Document:
____

5

I have almost 3.000 CSV files (containing tweets) with the same format, I want to merge these files into one new file and remove the duplicate tweets. I have come across various topics discussing similar questions however the number of files is usually quit small. I hope you can help me write a code within R that does this job both efficiently and effectively.

The CSV files have the following format:

Image of CSV format: Example CSV files

I changed (in column 2 and 3) the usernames (on Twitter) to A-E and the 'actual names' to A1-E1.

Raw text file:

"tweet";"author";"local.time"
"1";"2012-06-05 00:01:45 @A (A1):  Cruijff z'n met-zwart-shirt-zijn-ze-onzichtbaar logica is even mooi ontkracht in #bureausport.";"A (A1)";"2012-06-05 00:01:45"
"2";"2012-06-05 00:01:41 @B (B1):  Welterusten #BureauSport";"B (B1)";"2012-06-05 00:01:41"
"3";"2012-06-05 00:01:38 @C (C1):  Echt ..... eindelijk een origineel sportprogramma #bureausport";"C (C1)";"2012-06-05 00:01:38"
"4";"2012-06-05 00:01:38 @D (D1):  LOL. \"Na onderzoek op de Fontys Hogeschool durven wij te stellen dat..\" Want Fontys staat zo hoog aangeschreven? #bureausport";"D (D1)";"2012-06-05 00:01:38"
"5";"2012-06-05 00:00:27 @E (E1):  Ik kijk Bureau sport op Nederland 3. #bureausport  #kijkes";"E (E1)";"2012-06-05 00:00:27"

Somehow my headers are messed up, they obviously should move one column to the right. Each CSV file contains up to 1500 tweets. I would like to remove the duplicates by checking the 2nd column (containing the tweets) simply because these should be unique and the author columns can be similar (e.g. one author posting multiple tweets).

Is it possible to combine merging the files and removing the duplicates or is this asking for trouble and should the processes be separated? As a starting point I included two links two blogs from Hayward Godwin that discuss three approaches for merging CSV files.

http://psychwire.wordpress.com/2011/06/03/merge-all-files-in-a-directory-using-r-into-a-single-dataframe/

http://psychwire.wordpress.com/2011/06/05/testing-different-methods-for-merging-a-set-of-files-into-a-dataframe/

Obviously there are some topics related to my question on this site as well (e.g. Merging multiple csv files in R) but I haven't found anything that discusses both merging and removing the duplicates. I really hope you can help me and my limited R knowledge deal with this challenge!

____

Provided records:

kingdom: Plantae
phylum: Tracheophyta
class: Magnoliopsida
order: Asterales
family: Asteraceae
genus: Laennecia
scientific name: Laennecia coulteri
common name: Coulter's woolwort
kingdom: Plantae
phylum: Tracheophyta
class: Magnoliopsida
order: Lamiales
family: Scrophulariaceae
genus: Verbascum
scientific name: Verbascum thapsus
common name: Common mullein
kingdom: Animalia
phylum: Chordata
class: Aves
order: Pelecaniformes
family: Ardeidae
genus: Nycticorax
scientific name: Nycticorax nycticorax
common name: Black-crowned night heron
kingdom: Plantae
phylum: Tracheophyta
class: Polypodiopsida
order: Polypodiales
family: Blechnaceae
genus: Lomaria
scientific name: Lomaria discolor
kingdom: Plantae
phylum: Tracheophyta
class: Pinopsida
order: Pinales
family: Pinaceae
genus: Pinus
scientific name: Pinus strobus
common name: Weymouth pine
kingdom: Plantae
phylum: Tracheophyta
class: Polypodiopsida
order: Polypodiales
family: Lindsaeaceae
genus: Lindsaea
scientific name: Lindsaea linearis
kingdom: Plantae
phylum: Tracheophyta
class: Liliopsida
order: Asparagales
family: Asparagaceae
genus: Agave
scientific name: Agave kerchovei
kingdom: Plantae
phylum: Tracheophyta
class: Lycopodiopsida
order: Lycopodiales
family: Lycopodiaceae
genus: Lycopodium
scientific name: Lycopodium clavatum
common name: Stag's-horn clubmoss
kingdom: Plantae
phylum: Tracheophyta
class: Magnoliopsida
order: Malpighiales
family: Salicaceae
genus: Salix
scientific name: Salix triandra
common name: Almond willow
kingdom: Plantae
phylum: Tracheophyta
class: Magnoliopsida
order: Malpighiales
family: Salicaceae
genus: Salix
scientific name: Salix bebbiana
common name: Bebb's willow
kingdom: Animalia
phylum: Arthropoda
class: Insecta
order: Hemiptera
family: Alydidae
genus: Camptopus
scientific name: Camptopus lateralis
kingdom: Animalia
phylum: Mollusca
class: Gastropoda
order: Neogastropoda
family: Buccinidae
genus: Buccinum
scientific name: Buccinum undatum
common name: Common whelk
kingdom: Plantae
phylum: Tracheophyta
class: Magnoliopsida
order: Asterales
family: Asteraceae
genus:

____

Description of the task:
Answer these from the post on merging CSV files:
1. About how many CSV files does the writer have?
2. At most, how many tweets does each file hold?
3. Which column does the writer want checked for duplicates?
The items have nothing to do with what is asked here.

Exercise output:
1. Almost 3,000
2. 1500
3. The 2nd column, which holds the tweets